Par exemple proposer aux étudiants qui empruntent pour financer leurs études dans de grandes écoles de management un produit financier modulable qui leur permette, en sortie d’études, de se lancer dans une création d’entreprise en retraitant l’échéancier et la nature des remboursements.
Par exemple faire des stations-service une plateforme de stages, le cas échéant en télétravail, pour les jeunes en zone rurale auxquels les stages sont le plus souvent inaccessibles…
Les entreprises qui ont participé à ce premier Campus de l’Engagement ont envie de poursuivre le travail lancé. D’autres entreprises souhaitent elles aussi participer à cet événement. Parce qu’elles ont besoin de comprendre, d’anticiper, de gérer les inévitables disruptions et que ce sont les jeunes qui doivent les y aider.

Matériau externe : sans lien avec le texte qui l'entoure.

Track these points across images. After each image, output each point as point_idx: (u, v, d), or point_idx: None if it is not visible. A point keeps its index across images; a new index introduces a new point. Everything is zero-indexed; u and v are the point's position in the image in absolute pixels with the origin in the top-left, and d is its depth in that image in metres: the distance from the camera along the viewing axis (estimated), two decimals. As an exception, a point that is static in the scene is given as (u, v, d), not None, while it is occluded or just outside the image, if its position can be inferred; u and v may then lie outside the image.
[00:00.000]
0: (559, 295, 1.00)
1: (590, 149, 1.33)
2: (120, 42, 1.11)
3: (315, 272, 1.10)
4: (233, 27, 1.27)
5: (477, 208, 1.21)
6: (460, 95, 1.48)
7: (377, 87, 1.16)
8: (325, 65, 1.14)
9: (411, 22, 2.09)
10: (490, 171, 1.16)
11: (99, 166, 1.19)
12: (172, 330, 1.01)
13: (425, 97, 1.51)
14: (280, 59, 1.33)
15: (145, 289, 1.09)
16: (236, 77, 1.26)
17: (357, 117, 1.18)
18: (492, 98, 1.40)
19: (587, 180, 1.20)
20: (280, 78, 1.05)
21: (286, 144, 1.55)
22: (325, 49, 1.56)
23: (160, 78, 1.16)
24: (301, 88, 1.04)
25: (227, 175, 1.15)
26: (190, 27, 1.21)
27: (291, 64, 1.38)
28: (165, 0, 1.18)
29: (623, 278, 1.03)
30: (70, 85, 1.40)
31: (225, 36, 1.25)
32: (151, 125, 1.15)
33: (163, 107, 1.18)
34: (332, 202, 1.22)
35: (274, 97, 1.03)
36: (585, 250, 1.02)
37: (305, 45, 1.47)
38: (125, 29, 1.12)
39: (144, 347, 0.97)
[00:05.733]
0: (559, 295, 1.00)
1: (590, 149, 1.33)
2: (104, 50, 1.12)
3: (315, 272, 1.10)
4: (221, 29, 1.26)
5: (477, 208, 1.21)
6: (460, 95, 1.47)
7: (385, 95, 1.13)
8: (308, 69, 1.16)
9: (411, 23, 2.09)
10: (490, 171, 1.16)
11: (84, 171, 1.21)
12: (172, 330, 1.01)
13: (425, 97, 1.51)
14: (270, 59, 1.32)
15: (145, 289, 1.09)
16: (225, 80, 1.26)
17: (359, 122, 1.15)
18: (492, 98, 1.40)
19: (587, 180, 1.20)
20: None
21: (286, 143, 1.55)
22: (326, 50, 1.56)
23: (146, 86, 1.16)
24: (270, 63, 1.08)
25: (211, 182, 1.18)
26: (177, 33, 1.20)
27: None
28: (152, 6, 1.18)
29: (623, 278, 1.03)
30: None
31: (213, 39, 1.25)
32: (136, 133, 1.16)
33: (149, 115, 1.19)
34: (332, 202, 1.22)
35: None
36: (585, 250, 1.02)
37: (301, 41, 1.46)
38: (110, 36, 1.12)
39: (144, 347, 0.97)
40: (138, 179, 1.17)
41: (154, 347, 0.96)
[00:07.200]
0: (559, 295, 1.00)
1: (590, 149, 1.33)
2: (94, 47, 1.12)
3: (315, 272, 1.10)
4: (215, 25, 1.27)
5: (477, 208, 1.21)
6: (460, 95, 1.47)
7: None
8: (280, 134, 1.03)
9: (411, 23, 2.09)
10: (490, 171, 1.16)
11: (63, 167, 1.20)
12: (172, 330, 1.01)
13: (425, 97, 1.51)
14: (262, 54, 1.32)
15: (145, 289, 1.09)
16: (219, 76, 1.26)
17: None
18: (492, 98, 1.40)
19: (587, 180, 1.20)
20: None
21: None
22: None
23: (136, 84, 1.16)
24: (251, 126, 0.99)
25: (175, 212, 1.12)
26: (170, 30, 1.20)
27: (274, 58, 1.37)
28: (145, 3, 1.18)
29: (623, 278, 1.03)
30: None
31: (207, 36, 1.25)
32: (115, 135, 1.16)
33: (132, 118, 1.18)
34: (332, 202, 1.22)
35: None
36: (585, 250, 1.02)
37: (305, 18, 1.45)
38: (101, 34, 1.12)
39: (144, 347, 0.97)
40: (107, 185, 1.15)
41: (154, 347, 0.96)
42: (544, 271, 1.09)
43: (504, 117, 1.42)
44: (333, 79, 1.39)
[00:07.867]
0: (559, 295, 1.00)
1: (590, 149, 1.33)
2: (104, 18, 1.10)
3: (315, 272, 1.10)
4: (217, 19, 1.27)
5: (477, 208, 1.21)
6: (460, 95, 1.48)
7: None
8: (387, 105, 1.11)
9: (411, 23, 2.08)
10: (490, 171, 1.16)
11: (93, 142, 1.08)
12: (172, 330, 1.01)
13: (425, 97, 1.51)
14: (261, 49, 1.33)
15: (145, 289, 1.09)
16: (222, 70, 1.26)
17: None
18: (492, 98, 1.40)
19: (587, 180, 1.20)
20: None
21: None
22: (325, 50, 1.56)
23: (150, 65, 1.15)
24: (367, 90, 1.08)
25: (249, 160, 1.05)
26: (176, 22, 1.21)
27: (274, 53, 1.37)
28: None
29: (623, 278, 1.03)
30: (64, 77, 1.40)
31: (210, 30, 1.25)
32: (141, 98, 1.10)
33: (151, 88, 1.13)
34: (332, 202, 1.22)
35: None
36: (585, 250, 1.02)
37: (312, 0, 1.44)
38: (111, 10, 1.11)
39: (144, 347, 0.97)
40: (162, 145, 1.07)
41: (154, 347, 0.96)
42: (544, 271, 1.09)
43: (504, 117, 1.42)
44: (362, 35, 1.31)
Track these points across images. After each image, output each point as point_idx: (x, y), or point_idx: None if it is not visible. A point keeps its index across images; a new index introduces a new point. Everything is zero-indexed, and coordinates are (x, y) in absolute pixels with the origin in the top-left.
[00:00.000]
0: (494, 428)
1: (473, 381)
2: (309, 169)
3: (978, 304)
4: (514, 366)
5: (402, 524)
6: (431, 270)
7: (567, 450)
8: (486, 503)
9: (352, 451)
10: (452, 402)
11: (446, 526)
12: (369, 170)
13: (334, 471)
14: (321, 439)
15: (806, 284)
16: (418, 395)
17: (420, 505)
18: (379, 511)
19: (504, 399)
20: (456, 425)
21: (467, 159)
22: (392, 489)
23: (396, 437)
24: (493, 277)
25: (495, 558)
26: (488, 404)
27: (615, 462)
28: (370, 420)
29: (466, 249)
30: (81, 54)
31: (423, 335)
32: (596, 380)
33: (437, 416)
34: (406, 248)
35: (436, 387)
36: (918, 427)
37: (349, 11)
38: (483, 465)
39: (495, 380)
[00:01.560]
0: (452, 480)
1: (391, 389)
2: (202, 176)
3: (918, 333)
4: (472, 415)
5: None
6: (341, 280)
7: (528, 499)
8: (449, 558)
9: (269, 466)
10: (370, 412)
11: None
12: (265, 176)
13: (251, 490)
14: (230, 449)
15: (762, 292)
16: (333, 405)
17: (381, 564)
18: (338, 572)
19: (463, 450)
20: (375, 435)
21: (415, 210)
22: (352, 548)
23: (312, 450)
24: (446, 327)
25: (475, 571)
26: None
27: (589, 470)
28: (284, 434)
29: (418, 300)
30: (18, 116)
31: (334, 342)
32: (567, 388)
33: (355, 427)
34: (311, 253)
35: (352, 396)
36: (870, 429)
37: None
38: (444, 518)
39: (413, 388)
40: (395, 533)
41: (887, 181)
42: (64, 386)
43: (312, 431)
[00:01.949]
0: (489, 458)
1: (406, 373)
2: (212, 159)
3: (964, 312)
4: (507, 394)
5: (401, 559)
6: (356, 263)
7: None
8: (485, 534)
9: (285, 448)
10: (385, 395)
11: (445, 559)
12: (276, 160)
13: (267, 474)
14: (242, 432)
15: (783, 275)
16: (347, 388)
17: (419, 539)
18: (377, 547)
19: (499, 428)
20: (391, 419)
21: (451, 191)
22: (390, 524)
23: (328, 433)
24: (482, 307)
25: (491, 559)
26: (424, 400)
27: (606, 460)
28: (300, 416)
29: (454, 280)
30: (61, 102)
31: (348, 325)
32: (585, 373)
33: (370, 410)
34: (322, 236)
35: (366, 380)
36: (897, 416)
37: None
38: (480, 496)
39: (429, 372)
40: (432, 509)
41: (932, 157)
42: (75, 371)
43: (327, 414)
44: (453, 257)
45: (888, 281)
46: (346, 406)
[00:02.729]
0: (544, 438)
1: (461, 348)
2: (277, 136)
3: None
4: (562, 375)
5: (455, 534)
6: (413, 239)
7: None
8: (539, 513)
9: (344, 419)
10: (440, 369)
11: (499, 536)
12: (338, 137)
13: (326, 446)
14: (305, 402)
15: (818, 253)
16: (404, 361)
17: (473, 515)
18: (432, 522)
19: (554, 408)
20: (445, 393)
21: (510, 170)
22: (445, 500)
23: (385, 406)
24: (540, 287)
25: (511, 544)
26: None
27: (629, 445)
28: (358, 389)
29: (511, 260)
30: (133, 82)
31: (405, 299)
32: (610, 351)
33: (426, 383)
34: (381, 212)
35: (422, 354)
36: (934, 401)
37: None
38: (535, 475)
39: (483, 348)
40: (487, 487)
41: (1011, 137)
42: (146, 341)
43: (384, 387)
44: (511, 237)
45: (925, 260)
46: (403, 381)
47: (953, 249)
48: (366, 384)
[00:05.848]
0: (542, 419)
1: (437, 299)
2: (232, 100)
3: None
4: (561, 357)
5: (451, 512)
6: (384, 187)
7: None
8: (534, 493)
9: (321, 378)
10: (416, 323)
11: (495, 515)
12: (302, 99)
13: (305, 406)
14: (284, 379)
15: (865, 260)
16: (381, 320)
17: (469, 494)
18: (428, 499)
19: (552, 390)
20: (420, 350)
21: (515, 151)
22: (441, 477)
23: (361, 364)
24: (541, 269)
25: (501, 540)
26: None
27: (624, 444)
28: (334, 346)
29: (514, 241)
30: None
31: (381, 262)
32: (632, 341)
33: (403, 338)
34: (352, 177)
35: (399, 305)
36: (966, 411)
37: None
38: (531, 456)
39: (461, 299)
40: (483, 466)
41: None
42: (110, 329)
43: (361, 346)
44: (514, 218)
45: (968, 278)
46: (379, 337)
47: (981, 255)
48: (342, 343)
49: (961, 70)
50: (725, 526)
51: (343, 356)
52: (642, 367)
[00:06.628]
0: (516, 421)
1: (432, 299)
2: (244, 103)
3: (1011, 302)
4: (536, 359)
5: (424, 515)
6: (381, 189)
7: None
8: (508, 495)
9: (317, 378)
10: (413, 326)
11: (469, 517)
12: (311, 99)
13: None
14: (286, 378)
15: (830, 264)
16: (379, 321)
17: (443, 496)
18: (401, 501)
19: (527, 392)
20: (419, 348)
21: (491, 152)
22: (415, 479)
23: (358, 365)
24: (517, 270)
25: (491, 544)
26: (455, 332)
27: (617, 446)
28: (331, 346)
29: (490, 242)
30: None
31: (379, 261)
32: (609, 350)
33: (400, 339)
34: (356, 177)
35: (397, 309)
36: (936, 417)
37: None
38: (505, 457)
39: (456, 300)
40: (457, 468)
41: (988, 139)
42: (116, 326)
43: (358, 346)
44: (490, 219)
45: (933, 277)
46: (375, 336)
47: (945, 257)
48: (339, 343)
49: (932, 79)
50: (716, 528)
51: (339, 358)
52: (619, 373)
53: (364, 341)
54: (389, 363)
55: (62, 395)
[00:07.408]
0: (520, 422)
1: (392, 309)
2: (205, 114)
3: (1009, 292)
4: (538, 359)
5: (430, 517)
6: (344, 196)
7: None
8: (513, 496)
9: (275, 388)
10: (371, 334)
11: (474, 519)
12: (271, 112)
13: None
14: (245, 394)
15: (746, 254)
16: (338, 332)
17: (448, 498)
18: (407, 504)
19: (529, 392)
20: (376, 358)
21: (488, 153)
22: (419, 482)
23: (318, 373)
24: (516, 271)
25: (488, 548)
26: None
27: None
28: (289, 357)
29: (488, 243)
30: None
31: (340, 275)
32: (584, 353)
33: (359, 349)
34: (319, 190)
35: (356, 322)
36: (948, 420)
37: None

Construire le changement avec les entreprises, c’est urgent
Étudiants des grandes écoles, nous avons besoin de vous pour ce réveil écologique. Mais nous avons besoin de votre présence, pas de votre absence.
Ouvrez les portes au lieu de les fermer.
Donner une réalité au réveil écologique, c’est ce que vous faites lorsque vous adoptez des comportements individuels verts et vertueux.
C’est ce que vous faites lorsque vous faites savoir aux entreprises ce que votre génération attend d’elles.
C’est ce que vous ferez lorsque vous construirez les solutions qu’elles adopteront.
« Il vaut mieux penser le changement que changer le pansement »
Francis Blanche a raison : « Face au monde qui change, il vaut mieux penser le changement que changer le pansement. »
Mais, en plus de penser le changement, construisons-le. Ensemble.